Creò i caratteri dei personaggi e salvò dalle tradizioni tecniche dell’Arte le azioni pantomimiche, la presenza dei “generici” ,monologhi e concetti da mandare a mente, l’uso di linguaggi e dialetti differenti compreso un italiano particolare che veniva parlato dagli innamorati e infine i lazzi e le acrobazie della maschera come vitalità sua e del teatro.

In questa breve sintesi c’è buona parte della impostazione goldoniana della nuova scrittura teatrale e per come deve intendersi lo spettacolo teatrale. Strehler intuì la lezione di Goldoni e portando in scena questo spettacolo volle rappresentare con esso l’essenza stessa del testo e infatti in una sua dichiarazione egli ebbe a dire “Questo spettacolo ci ha accompagnato per tutta la vita rinnovandosi volta per volta”. Perché sappiamo che questo spettacolo è – ripetiamolo – il simbolo stesso del teatro, la sua rappresentazione in quanto dal ’47 prima con Marcello Moretti e dopo con Ferruccio Soeri è nato e rinato nel corso degli anni con centinaia di attori che lo hanno recitato. Esso testimonia inoltre della grande importanza del mestiere nella figura del teatrante nel sapere creare e rappresentare uno spettacolo e nel saperlo mantenere vivo nel tempo.

Nello spettacolo in scena la maschera di Arlecchino cattura lo spettatore con la sua spontanea ingenuità, per quelle esigenze elementari ma universali che caratterizzano ogni uomo quale la necessità di mangiare e quella di avere un lavoro e nel caso di Arlecchino ( nell’originale è Truffaldino) di avere un lavoro da due diversi padroni.

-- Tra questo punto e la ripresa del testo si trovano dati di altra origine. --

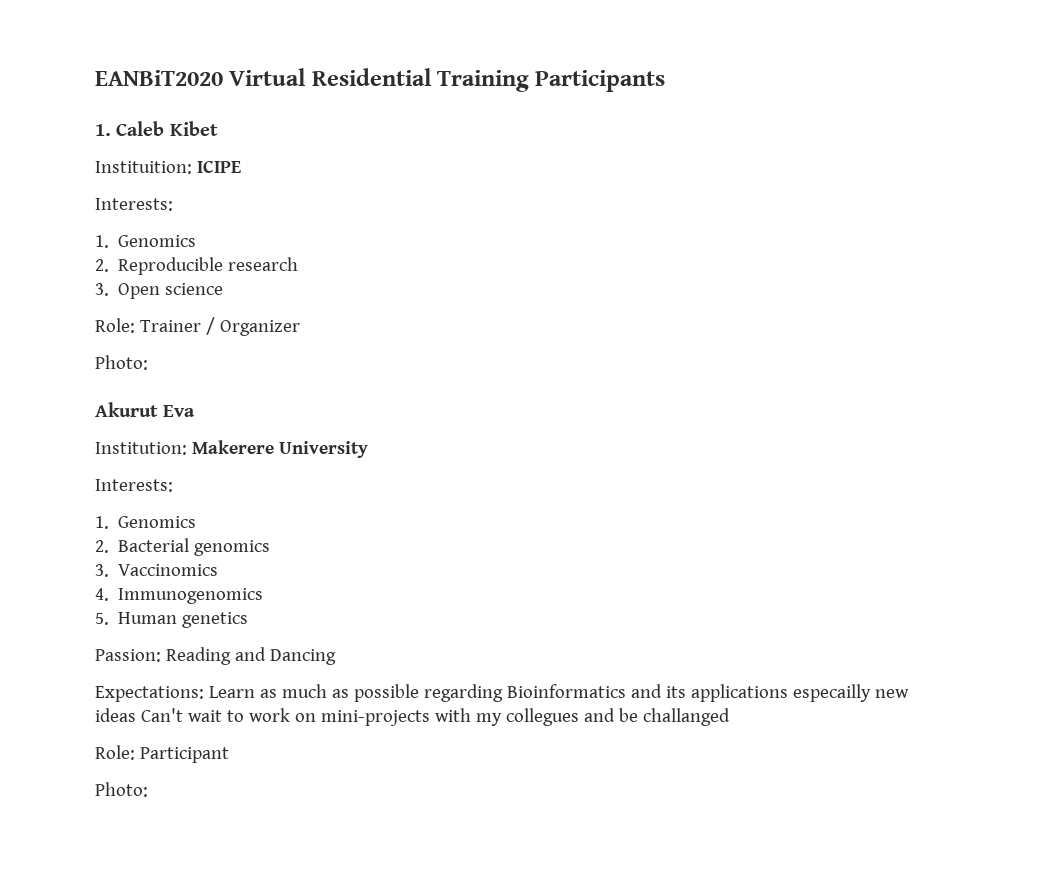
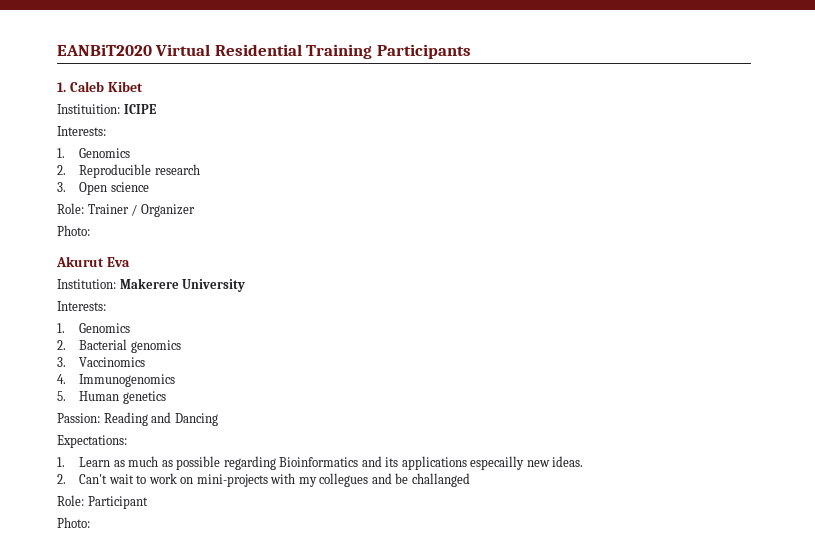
(204, 694) none -> [57,457,65,467] // 1.
[95,708,136,722] ideas -> [552,456,584,467] [57,474,66,484] ideas. // 2.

E’ uno spettacolo finalizzato al divertimento puro, alla baldoria, all’analisi sociale e nell’allestimento di Giorgio Strehler sfiora la perfezione in un gioco ironico ed auto ironico fra i personaggi sia sulle situazioni sia sul modo di recitare aggiungendo allo spettacolo ulteriore motivo di intrigare e di rendere ulteriormente comiche le situazioni anche interloquendo con il pubblico da parte del suggeritore come a coinvolgerlo ancor più nello spettacolo. Anche la scena di Ezio Frigerio è la metafora del teatro nella sua essenzialità: una tenda-fondale che muta a seconda della realtà e delle illusioni che si succedono. La divisione degli spazi: quello rituale per la recita e quello dove la maschera riposa; di un teatro nel teatro ante litteram che nella sua semplicità rappresenta tutte le risorse della scena.

Franca Squarciapino ha creato i costumi di questa commedia popolare in maniera efficace, le musiche di Fiorenzo Carpi e le luci di Gerardo Modica completano le componenti dello spettacolo. Ferruccio Soleri dà vita alla maschera di Arlecchino con una giocosità mimica e gestuale fino al virtuosismo o alla acrobazia, certamente un po’ smorzata rispetto al passato ma in compenso puntando su una recitazione in cui prevale l’umanità del personaggio e la sua spiccata personalità. Ottimo tutto il cast perché affiatato e compatto come dimostra la scena della cena di Arlecchino rappresentata come una partita di rugby a cui tutti partecipano in maniera precisa e puntuale. Pubblico plaudente e soddisfatto durante e alla fine del lungo spettacolo.